**PAGE TEXT:**
• • • • •
Reflecting the frustrations of modern medical practice, a full quarter of psychiatrists said they would not choose medicine if they could decide their career paths// all over again.

The web-based survey was conducted in 2005 by physician recruiting firm LocumTenens.com. Compared to locum tenens industry studies asking the same question of physicians across a range of specialties, LocumTenens.com's 2005 figure represents an increase of 20 percent since 1997.

The current state of U.S. healthcare has benefited physician recruitment firms increasingly over the past several years. Pushed into a corner by trends like higher insurance costs and more aggressive third-party payers, more and more physicians want to get out of medical practice.

This trend has helped 10-year-old LocumTenens.com increase revenue by 600 percent over the last five years (2000 to 2005), says LocumTenens.com’s Executive Vice President Michael Davis.

"Reimbursement is a huge problem which has forced changes in the way psychiatry is practiced," Davis says.

According to data collected by the American Psychiatric Association's (APA) Office of Research in 2004, a psychiatrist can earn about 57% more from three 20-minute medication management visits than from a one-hour outpatient psychotherapy visit. This has resulted in psychiatrists seeing more patients, and spending less time with each. The APA's 2004 annual meeting had concluded that psychiatric workforce trends were leading to healthcare access problems.

Given this scenario, a “silent shortage” of psychiatrists has been growing in the U.S. over the past decade or so. According to the AMA reports, the supply of U.S. psychiatrists shrank 27 percent between 1990 and 2002. Meanwhile, demand increased by 16 percent over that same time period.
• • • • •
**DATA FOR ANALYSIS:**

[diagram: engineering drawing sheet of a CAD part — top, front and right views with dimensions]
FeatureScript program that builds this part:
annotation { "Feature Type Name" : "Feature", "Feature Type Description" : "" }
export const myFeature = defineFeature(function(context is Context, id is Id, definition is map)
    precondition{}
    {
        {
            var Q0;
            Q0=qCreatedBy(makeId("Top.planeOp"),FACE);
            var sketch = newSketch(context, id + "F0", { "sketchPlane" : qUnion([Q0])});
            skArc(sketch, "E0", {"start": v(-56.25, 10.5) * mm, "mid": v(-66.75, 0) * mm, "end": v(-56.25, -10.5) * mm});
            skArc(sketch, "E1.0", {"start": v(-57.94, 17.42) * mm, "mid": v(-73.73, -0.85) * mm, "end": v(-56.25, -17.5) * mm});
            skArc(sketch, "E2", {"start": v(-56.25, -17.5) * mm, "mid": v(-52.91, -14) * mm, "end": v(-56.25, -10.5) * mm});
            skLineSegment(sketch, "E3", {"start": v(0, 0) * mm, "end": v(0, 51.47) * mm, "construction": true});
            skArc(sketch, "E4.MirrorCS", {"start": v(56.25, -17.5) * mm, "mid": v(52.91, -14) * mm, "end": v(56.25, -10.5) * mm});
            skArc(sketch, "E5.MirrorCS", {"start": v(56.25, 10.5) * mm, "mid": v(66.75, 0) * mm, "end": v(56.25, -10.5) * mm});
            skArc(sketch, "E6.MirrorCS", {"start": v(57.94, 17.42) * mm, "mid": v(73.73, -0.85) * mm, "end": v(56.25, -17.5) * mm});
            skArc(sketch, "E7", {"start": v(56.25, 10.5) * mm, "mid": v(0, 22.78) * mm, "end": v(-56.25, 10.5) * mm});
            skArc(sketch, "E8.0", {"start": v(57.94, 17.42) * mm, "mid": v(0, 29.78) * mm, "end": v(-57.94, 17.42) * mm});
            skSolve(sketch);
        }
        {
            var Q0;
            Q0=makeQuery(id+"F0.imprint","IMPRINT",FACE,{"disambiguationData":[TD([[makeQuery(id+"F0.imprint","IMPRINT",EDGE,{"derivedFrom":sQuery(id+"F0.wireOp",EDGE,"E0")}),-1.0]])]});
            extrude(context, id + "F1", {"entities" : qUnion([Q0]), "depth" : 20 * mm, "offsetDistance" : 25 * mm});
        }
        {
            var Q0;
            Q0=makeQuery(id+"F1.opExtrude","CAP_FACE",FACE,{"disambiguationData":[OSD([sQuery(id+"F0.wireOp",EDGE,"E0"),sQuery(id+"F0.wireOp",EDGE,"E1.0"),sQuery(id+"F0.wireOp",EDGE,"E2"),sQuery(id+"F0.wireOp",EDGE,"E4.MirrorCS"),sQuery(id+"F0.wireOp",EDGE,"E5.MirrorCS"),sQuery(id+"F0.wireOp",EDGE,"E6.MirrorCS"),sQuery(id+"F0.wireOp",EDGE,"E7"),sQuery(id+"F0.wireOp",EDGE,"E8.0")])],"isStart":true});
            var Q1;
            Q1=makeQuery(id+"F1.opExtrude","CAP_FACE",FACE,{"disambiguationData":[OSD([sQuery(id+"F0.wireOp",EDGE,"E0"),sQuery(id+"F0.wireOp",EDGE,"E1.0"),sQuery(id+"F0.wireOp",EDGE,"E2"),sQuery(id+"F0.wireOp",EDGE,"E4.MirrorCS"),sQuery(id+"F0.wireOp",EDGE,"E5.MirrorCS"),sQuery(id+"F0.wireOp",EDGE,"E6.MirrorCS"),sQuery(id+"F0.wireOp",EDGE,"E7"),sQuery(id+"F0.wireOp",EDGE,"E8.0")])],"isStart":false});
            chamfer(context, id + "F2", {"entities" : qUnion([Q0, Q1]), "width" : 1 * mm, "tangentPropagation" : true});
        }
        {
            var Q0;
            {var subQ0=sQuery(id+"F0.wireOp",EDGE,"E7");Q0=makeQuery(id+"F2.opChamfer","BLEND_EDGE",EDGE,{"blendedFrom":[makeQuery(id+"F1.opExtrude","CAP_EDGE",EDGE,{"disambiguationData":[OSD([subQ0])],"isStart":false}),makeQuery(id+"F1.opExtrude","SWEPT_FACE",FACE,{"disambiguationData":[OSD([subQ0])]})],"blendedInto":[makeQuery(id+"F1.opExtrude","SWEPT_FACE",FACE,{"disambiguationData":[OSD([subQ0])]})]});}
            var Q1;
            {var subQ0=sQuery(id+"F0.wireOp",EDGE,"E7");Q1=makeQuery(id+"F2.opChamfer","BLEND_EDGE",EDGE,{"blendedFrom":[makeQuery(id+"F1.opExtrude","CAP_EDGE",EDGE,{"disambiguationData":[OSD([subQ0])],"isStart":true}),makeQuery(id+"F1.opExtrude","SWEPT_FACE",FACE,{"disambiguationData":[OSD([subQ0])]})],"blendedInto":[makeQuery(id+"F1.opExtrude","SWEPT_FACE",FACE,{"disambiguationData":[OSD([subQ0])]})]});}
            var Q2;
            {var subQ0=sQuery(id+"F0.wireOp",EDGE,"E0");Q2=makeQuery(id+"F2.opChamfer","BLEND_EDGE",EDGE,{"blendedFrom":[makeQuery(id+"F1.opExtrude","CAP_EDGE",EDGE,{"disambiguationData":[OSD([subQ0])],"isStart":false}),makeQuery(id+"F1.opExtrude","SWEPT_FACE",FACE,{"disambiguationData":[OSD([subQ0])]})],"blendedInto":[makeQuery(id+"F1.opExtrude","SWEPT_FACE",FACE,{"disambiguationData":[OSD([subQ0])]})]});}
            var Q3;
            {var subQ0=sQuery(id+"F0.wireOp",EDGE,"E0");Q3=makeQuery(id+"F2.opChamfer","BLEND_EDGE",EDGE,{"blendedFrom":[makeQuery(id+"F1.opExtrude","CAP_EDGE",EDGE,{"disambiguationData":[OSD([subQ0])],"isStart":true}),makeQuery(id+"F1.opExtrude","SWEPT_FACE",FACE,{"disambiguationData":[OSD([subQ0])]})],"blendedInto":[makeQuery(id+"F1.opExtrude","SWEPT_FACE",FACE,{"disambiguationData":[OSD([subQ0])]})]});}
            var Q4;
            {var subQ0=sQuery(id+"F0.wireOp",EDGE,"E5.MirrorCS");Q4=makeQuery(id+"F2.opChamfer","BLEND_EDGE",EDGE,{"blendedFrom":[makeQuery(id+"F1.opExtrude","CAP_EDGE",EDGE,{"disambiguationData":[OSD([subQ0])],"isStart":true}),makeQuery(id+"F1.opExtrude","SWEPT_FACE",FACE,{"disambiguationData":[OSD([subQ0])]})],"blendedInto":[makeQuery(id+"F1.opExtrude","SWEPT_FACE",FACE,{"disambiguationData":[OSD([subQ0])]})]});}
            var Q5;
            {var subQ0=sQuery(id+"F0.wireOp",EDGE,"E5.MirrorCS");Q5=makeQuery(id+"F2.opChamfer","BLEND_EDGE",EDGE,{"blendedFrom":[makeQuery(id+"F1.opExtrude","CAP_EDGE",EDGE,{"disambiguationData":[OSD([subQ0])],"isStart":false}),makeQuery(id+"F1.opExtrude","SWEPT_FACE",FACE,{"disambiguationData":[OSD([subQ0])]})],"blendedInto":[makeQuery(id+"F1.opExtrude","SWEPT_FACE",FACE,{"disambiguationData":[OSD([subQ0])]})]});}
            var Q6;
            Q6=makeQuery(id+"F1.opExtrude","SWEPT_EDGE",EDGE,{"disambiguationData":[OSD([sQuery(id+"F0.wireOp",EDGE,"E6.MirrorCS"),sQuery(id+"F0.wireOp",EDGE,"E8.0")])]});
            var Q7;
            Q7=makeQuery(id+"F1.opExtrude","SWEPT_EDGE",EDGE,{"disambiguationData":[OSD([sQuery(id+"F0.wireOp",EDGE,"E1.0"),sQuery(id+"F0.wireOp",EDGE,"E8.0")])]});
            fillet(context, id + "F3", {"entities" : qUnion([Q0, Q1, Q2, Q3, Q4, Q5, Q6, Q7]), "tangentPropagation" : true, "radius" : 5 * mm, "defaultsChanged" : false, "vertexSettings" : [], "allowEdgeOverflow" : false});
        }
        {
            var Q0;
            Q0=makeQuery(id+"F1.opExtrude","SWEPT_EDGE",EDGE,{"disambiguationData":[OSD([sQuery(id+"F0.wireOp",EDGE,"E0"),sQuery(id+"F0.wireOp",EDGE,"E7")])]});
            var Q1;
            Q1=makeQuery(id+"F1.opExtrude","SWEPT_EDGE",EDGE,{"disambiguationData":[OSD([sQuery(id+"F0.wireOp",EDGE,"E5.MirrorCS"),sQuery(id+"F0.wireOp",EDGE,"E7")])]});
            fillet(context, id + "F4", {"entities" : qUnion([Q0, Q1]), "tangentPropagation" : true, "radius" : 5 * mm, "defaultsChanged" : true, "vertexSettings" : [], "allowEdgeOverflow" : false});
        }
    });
• • • • •
**WHAT IS BEING ASKED:** Update the text on psychiatrists' career dissatisfaction, everything from "Reflecting the frustrations" down to "of medical practice.", by changing "web-based" to "online". The records come from a source unrelated to the text.

**RESPONSE FOR THIS EXERCISE:**
Reflecting the frustrations of modern medical practice, a full quarter of psychiatrists said they would not choose medicine if they could decide their career paths// all over again.

The online survey was conducted in 2005 by physician recruiting firm LocumTenens.com. Compared to locum tenens industry studies asking the same question of physicians across a range of specialties, LocumTenens.com's 2005 figure represents an increase of 20 percent since 1997.

The current state of U.S. healthcare has benefited physician recruitment firms increasingly over the past several years. Pushed into a corner by trends like higher insurance costs and more aggressive third-party payers, more and more physicians want to get out of medical practice.